Exercise 1:
Output the full Christmas markets text word for word.

Excerpt provided:
----

24 Dec European Christmas Markets through Four Countries
As the temperatures start to drop and winter starts to set in, so does the holiday spirit. Festive lights, spicy mulled wine, tasty treats, local handicrafts and holiday cheer are all overflowing at holiday markets and a visit is sure to put you in the holiday spirit. Christmas markets originated in Germany, and the tradition can now be found throughout the world.
I have wanted to visit the Christmas markets in Europe for as long as I can remember. This year we finally made that dream come true, and it was as fantastic as I had hoped! Because of a last minute work obligation, what started off as a summer trip through Europe, eventually turned into a Christmas market tour through Europe. I originally wanted to visit the famous market in Nuremberg, Germany, but after a series of changes for a variety of logistical and timing reasons, we decided to head to four cities: Budapest, Hungary; Bratislava, Slovakia; Vienna, Austria; and Berlin, Germany.
We worked this trip into a two week timeframe, and while we wanted to spend more time in each city, we ended up settling with the bulk of our days split between Budapest and Berlin with quick stopovers in Bratislava and Vienna. It was so much fun exploring market after market and noticing the small differences at each one. Here are some of our favorite photos and a recap of the Christmas markets we visited in each city.
Over the course of five days, we wandered around Budapest and happened upon numerous markets. Some were small—only a half block long—and others took up large squares, offering block after block of festivities. We visited the markets at Vorosmarty Square, St Stephen’s Basilica, Erzsebet Square, and several smaller markets that we wandered by and never learned the names of. While the market at Vorosmarty was by far the busiest (probably because we visited on a Saturday), the others were more comfortably packed.

----

Extracted data:
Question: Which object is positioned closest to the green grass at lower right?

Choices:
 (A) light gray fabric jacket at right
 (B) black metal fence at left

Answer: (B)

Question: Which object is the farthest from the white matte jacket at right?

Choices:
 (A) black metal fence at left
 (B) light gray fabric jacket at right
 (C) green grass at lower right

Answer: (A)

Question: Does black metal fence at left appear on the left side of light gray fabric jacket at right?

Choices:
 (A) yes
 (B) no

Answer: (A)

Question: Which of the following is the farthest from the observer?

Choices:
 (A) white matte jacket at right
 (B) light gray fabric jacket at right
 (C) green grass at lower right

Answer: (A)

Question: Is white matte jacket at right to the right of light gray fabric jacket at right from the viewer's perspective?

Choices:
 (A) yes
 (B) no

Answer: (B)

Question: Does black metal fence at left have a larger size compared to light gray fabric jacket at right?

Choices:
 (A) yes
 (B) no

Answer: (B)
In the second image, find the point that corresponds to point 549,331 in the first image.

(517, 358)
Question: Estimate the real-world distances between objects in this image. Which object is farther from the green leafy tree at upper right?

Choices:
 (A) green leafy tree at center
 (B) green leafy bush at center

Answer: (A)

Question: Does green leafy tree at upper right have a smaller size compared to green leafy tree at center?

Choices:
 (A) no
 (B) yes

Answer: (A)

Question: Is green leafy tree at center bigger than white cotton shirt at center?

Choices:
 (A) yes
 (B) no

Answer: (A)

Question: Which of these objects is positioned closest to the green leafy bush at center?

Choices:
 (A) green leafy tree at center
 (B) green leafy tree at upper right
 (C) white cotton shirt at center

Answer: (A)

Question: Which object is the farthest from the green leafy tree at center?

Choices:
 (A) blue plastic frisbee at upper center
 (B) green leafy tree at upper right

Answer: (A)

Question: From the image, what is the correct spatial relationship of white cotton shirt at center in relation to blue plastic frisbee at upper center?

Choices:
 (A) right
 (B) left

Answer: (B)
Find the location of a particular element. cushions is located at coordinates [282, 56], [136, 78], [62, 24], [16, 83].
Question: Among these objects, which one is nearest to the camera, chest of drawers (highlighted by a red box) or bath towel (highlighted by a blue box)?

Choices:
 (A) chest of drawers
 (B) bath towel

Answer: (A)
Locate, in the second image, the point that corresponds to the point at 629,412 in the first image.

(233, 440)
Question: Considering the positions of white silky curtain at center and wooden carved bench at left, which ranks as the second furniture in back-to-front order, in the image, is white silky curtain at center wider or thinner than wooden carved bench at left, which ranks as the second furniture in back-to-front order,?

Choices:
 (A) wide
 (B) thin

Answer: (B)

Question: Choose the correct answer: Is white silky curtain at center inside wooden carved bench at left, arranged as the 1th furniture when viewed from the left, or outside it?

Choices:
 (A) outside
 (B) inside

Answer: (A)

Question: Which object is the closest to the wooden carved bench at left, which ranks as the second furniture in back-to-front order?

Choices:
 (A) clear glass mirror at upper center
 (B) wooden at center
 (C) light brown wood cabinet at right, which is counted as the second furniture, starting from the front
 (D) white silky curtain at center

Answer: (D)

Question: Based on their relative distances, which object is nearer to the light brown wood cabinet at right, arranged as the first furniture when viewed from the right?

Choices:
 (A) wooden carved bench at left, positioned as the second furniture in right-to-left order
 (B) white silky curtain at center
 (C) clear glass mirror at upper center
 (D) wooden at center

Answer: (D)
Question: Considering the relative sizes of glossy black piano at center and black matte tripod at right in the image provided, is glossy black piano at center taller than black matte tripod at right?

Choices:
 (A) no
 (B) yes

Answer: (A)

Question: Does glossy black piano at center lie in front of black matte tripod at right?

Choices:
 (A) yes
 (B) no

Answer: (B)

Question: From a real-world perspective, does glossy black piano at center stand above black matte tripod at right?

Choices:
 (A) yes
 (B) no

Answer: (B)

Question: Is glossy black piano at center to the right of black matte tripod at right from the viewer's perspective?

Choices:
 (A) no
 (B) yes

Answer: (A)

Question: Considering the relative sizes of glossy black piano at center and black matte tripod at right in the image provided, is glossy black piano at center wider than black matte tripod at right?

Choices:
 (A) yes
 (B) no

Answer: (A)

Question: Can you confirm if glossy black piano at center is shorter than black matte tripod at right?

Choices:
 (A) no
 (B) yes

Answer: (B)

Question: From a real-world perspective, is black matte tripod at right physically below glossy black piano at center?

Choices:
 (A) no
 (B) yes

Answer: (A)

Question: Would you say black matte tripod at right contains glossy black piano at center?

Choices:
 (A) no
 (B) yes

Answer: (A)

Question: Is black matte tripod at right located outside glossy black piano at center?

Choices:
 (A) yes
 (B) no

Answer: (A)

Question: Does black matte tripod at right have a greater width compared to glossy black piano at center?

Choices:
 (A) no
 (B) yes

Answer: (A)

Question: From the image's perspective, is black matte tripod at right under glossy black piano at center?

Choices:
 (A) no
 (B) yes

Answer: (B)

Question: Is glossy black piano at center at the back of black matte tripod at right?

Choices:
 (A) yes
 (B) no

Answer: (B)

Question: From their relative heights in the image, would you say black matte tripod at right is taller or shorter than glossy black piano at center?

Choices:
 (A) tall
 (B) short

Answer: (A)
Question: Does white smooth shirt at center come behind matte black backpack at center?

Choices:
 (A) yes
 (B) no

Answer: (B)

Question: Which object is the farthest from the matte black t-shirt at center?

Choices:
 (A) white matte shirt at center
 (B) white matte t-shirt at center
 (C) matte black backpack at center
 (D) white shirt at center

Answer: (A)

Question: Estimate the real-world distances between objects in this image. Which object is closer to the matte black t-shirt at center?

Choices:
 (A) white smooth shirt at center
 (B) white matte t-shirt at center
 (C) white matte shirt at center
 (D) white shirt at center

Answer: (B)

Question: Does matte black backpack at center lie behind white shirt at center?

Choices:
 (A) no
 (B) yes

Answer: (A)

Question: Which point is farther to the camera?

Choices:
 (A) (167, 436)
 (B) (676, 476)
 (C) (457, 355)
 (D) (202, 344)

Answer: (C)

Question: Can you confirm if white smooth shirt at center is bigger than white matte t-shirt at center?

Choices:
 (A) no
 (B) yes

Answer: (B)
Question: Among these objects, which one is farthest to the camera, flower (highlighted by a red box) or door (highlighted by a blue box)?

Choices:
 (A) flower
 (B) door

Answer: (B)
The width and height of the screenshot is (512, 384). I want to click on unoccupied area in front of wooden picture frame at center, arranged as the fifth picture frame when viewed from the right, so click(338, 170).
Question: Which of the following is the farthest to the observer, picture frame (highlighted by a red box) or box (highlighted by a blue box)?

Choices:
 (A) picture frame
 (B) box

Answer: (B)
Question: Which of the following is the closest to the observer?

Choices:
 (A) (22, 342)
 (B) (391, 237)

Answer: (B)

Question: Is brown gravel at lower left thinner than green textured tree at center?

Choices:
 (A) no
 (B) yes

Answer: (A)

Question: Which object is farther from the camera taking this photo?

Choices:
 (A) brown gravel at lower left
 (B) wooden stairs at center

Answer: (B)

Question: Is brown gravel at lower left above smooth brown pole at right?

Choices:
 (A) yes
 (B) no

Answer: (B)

----

Exercise 2:
Please return, unchanged, the rows from the one holding "Question: Which object is farther" through the final row, both ends included.

Answer box 1:
24 Dec European Christmas Markets through Four Countries
As the temperatures start to drop and winter starts to set in, so does the holiday spirit. Festive lights, spicy mulled wine, tasty treats, local handicrafts and holiday cheer are all overflowing at holiday markets and a visit is sure to put you in the holiday spirit. Christmas markets originated in Germany, and the tradition can now be found throughout the world.
I have wanted to visit the Christmas markets in Europe for as long as I can remember. This year we finally made that dream come true, and it was as fantastic as I had hoped! Because of a last minute work obligation, what started off as a summer trip through Europe, eventually turned into a Christmas market tour through Europe. I originally wanted to visit the famous market in Nuremberg, Germany, but after a series of changes for a variety of logistical and timing reasons, we decided to head to four cities: Budapest, Hungary; Bratislava, Slovakia; Vienna, Austria; and Berlin, Germany.
We worked this trip into a two week timeframe, and while we wanted to spend more time in each city, we ended up settling with the bulk of our days split between Budapest and Berlin with quick stopovers in Bratislava and Vienna. It was so much fun exploring market after market and noticing the small differences at each one. Here are some of our favorite photos and a recap of the Christmas markets we visited in each city.
Over the course of five days, we wandered around Budapest and happened upon numerous markets. Some were small—only a half block long—and others took up large squares, offering block after block of festivities. We visited the markets at Vorosmarty Square, St Stephen’s Basilica, Erzsebet Square, and several smaller markets that we wandered by and never learned the names of. While the market at Vorosmarty was by far the busiest (probably because we visited on a Saturday), the others were more comfortably packed.

Answer box 2:
Question: Which object is farther from the camera taking this photo?

Choices:
 (A) brown gravel at lower left
 (B) wooden stairs at center

Answer: (B)

Question: Is brown gravel at lower left above smooth brown pole at right?

Choices:
 (A) yes
 (B) no

Answer: (B)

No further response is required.